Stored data

● ● ● ● ● ● ●

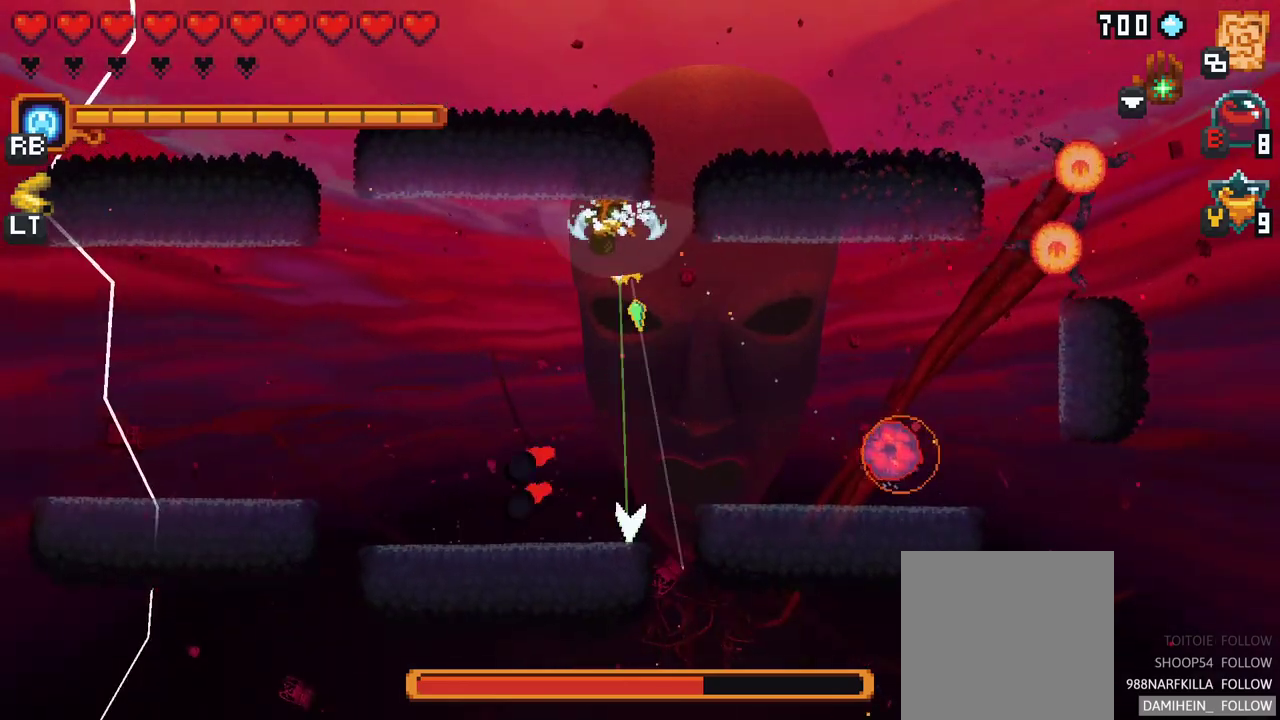
{"buttons": ["X"], "left_stick": "down-right", "events": [[150, "left_stick", "down-right"], [333, "X", "down"]]}
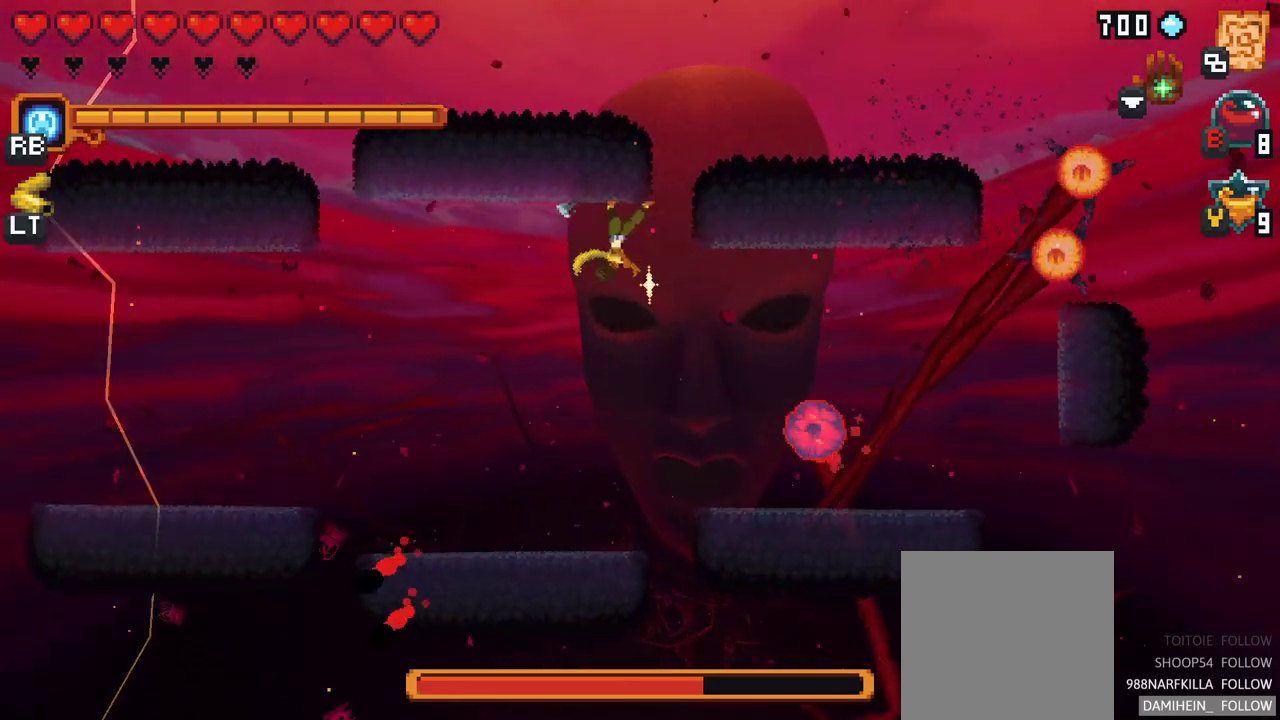
{"buttons": [], "left_stick": "down-right", "events": [[150, "X", "up"]]}
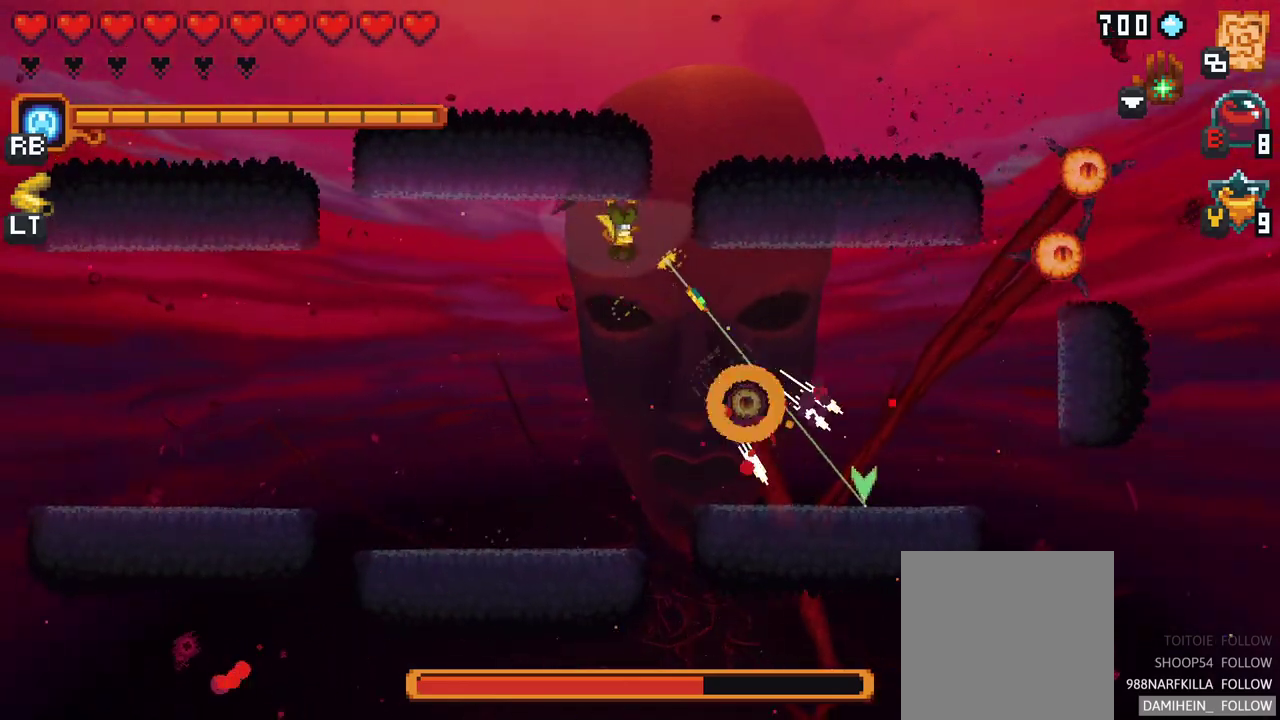
{"buttons": [], "left_stick": "up-right", "events": [[17, "A", "down"], [200, "A", "up"], [400, "left_stick", "right"], [500, "left_stick", "up-right"]]}
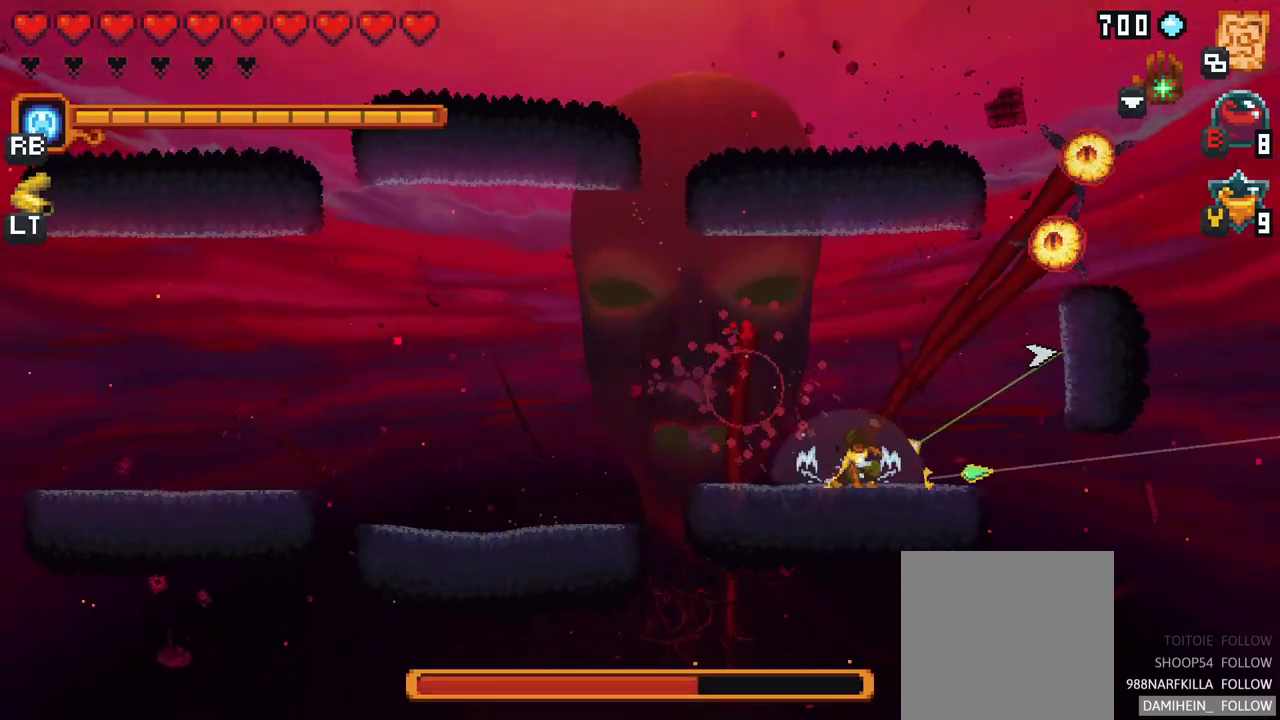
{"buttons": [], "left_stick": "up", "events": [[133, "A", "down"], [300, "A", "up"], [500, "left_stick", "up"]]}
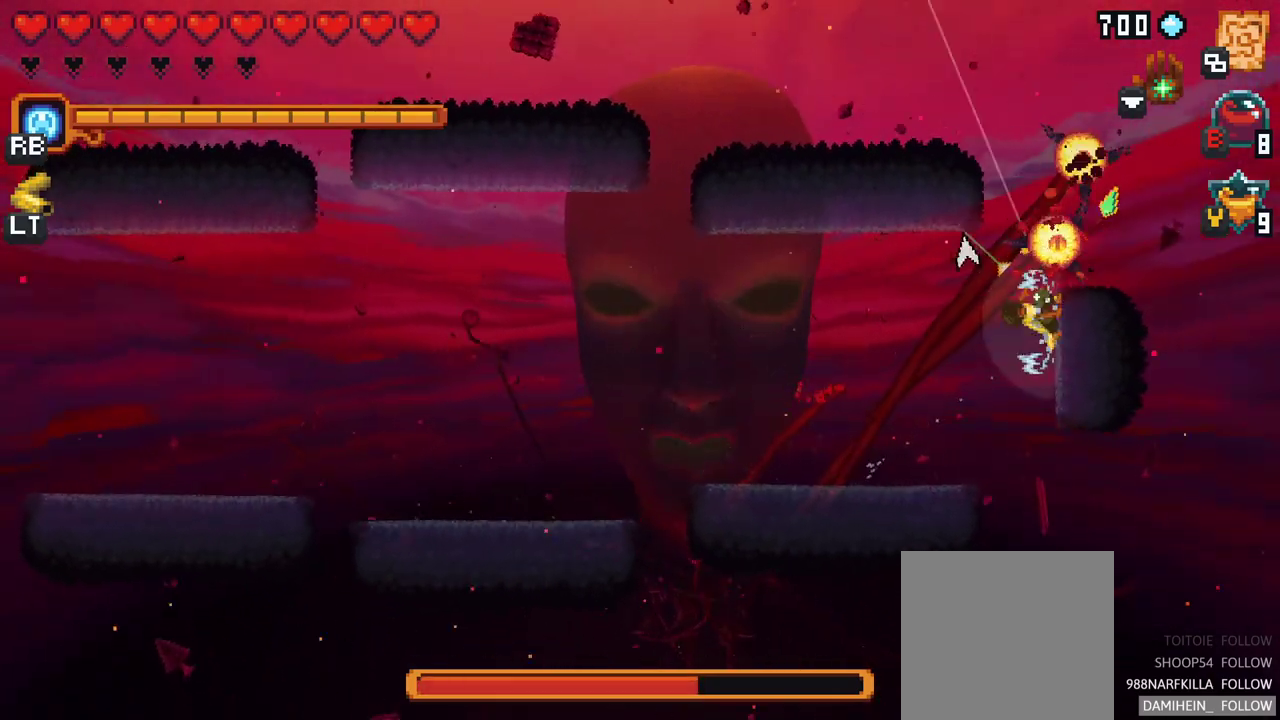
{"buttons": ["X"], "left_stick": "up", "events": [[267, "X", "down"]]}
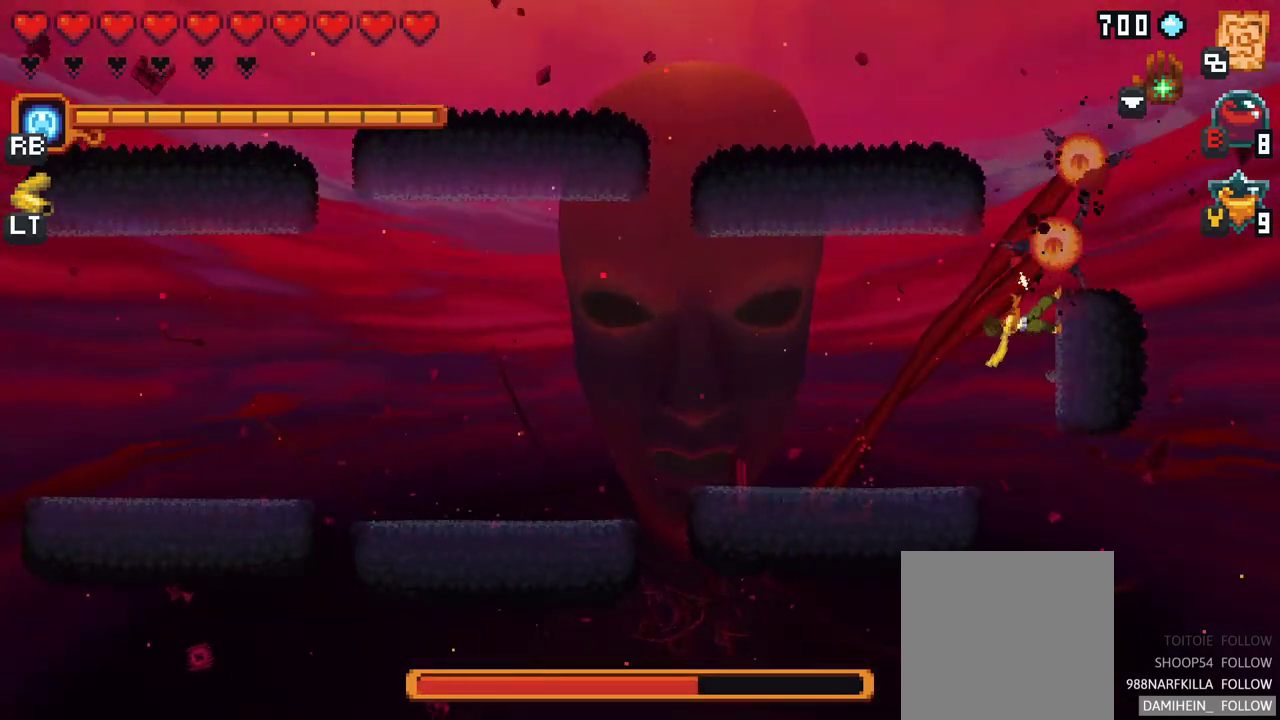
{"buttons": [], "left_stick": "up", "events": [[100, "X", "up"]]}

● ● ● ● ● ● ●

WHAT IS BEING ASKED
The expected output is each line of the records above that includes the word "down".

TASK SOLUTION
{"buttons": ["X"], "left_stick": "down-right", "events": [[150, "left_stick", "down-right"], [333, "X", "down"]]}
{"buttons": [], "left_stick": "down-right", "events": [[150, "X", "up"]]}
{"buttons": [], "left_stick": "up-right", "events": [[17, "A", "down"], [200, "A", "up"], [400, "left_stick", "right"], [500, "left_stick", "up-right"]]}
{"buttons": [], "left_stick": "up", "events": [[133, "A", "down"], [300, "A", "up"], [500, "left_stick", "up"]]}
{"buttons": ["X"], "left_stick": "up", "events": [[267, "X", "down"]]}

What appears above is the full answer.